Kamar kos milik Dwiky yang kosong.
Apabila ia mengambil keputusan pragmatis, sebenarnya Dwiky masih bisa mendapatkan keuntungan dari menjual sepedanya. Dikarenakan, sekarang banyak masyarakat yang sedang mencari sepeda bekas. Tren naik sepeda memang meningkat, sehingga ia kerap dikunjungi orang yang ingin membeli sepeda. Dwiky hanya menjual beberapa saja untuk memenuhi kebutuhan dapur keluarganya. Apalagi, pemilik rental sepeda Griya Rolas ini mempunyai anak yang masih berumur 6 bulan. Sehingga, membutuhkan banyak asupan gizi.
ADVERTISEMENT
Jika dibandingkan, kata Dwiky, sebelum pandemi terjadi, pemasukan bersih yang ia terima dari rental sepeda saja bisa mencapai Rp 4 juta. Belum lagi, pada musim liburan sekolah seperti Juni, Juli, dan Desember, penghasilan Dwiky dari rental sepeda itu bisa sampai Rp 6 juta tiap bulan. “Bulan-bulan waktunya liburan begini, 200 sepeda itu bisa kurang malahan. Ya dari 200-an sepeda itu ya dapatnya Rp 18 jutaan kan dihitung rata-rata mereka kursus tiga bulan,” kata Dwiky.

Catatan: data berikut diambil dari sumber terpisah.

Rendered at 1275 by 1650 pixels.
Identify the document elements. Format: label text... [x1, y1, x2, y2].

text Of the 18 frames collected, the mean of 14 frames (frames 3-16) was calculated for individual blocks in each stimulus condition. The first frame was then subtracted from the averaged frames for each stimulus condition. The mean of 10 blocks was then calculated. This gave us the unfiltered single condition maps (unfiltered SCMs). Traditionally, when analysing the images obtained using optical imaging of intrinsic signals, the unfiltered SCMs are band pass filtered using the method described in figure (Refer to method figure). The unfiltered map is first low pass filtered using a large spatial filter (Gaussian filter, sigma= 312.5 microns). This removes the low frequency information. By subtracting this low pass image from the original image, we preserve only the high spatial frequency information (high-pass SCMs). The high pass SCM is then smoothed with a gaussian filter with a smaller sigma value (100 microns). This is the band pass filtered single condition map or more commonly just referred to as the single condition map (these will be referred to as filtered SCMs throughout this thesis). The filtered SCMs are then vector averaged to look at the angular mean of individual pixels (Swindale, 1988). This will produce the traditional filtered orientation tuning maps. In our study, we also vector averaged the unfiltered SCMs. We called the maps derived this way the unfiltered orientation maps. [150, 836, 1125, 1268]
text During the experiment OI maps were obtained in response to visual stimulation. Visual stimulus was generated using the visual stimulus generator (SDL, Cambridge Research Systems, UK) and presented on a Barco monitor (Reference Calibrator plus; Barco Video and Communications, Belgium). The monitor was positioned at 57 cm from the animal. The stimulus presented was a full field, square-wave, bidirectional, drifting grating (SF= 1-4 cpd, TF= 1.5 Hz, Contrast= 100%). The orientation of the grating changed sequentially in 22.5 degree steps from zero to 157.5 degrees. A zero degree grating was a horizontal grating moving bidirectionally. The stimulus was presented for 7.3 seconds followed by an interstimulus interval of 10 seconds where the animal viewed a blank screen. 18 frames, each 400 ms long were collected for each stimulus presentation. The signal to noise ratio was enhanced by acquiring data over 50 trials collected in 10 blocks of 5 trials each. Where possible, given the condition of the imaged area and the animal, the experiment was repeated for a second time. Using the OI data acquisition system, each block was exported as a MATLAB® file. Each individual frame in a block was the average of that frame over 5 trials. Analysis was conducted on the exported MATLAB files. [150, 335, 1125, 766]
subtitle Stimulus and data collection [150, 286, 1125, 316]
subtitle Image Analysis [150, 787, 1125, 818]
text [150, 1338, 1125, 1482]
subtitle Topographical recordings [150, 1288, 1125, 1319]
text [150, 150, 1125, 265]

Dwiky sedang membersihkan kipas angin di kamar kos.
Mau bagaimana lagi, sejak 16 Maret Kampung Inggris dinonaktifkan sementara karena di Kecamatan Pare ada warga yang terkonfirmasi COVID-19. Dwiky hanya salah seorang dari ribuan warga yang menggantung dari roda perekonomian Kampung Inggris.
Budidaya madu klanceng Dwiky.
Tanaman bunga untuk menunjang budidaya madu klanceng.

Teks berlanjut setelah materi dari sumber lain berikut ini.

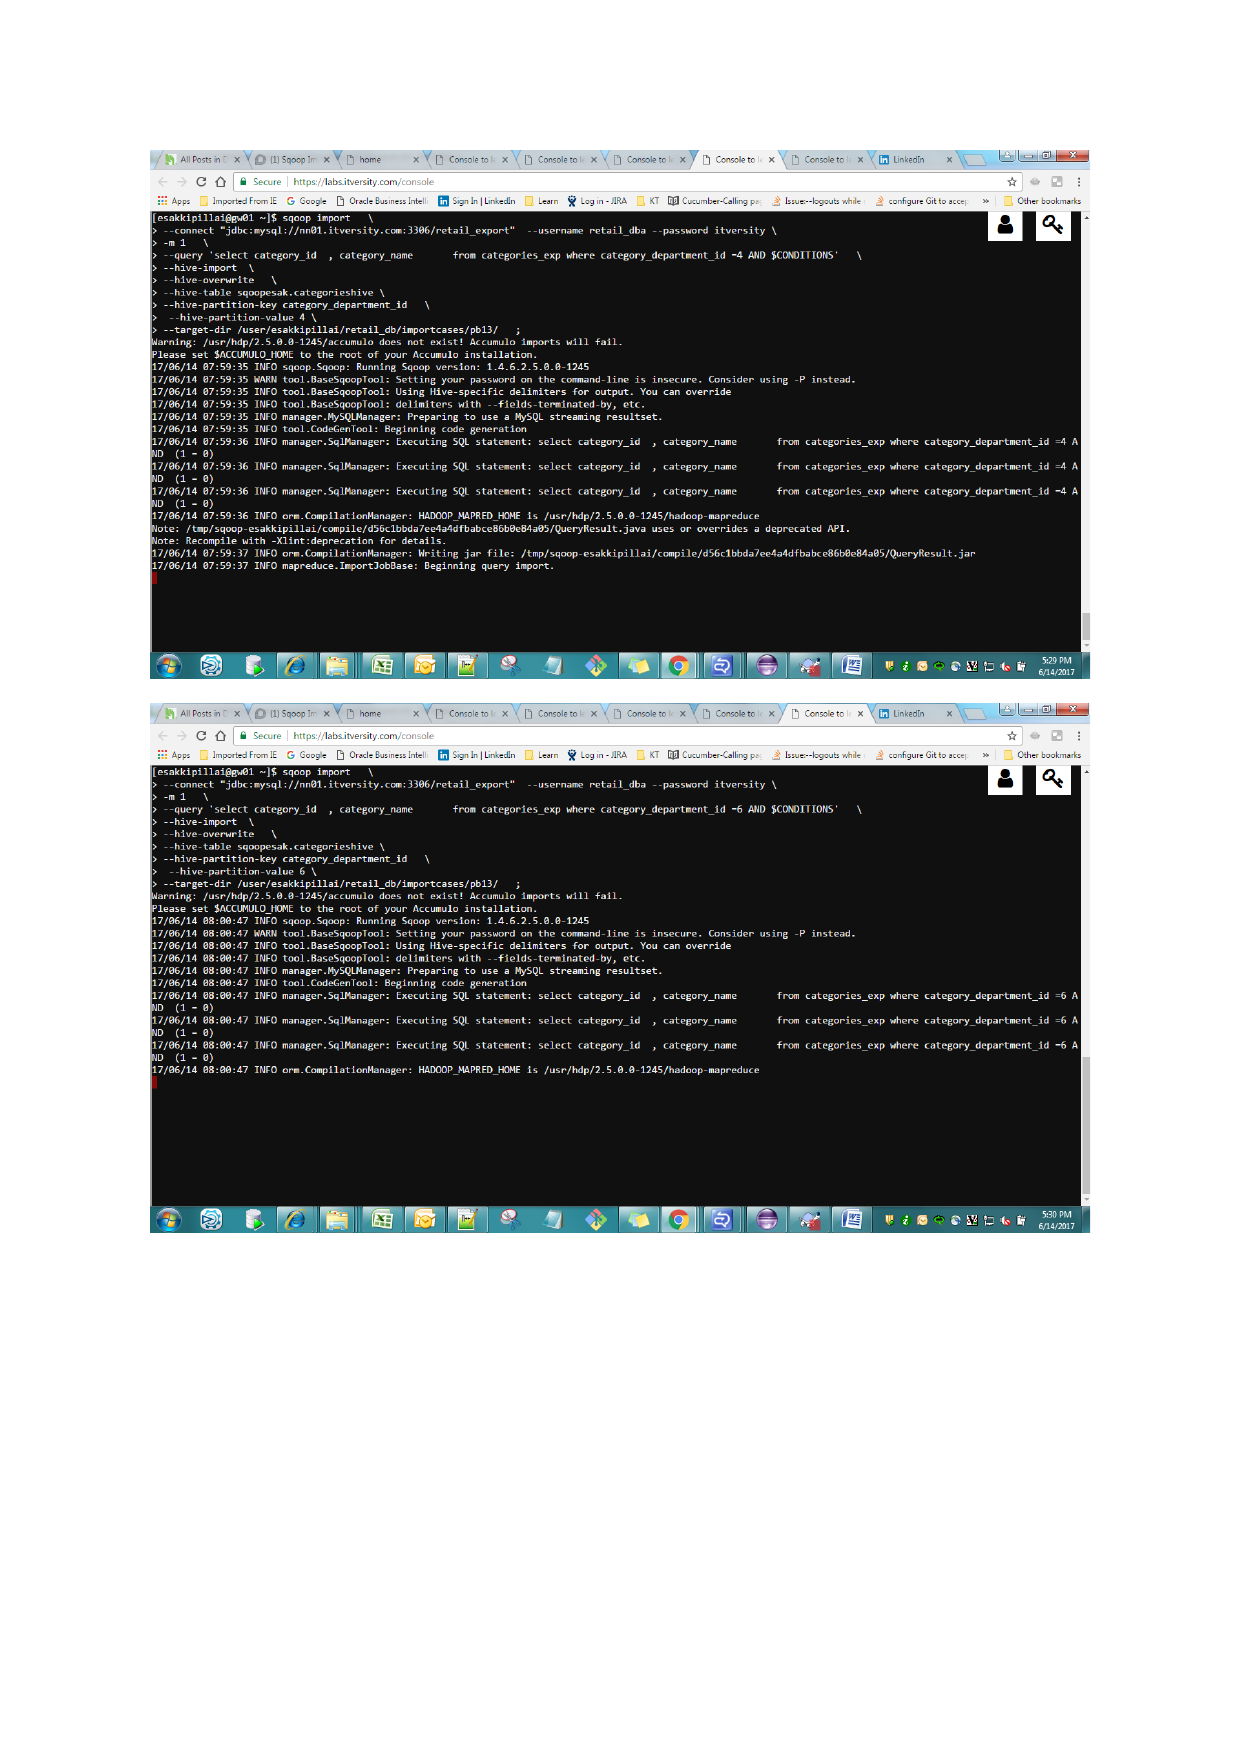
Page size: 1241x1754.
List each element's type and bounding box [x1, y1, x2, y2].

Selama sebulan terakhir, selain menjual sepeda, Dwiky juga menanam tanaman berbunga untuk mencoba berbudidaya madu klanceng. Hal ini dilakukan untuk menopang pemasukan pada bulan mendatang. “Itu pun masih spekulasi ya, soalnya saya belum pernah budidaya madu seperti ini,” ungkapnya. Tak ada harapan lain, pria 30 tahun ini berharap ada solusi dari pemerintah untuk menggerakkan roda perekonomian lagi. Ia menyadari tidak hanya bisnis rental sepeda saja yang terancam gulung tikar. Tetapi seperti kuliner, laundry, kos, dan toko buku juga merasakan kondisi yang sama.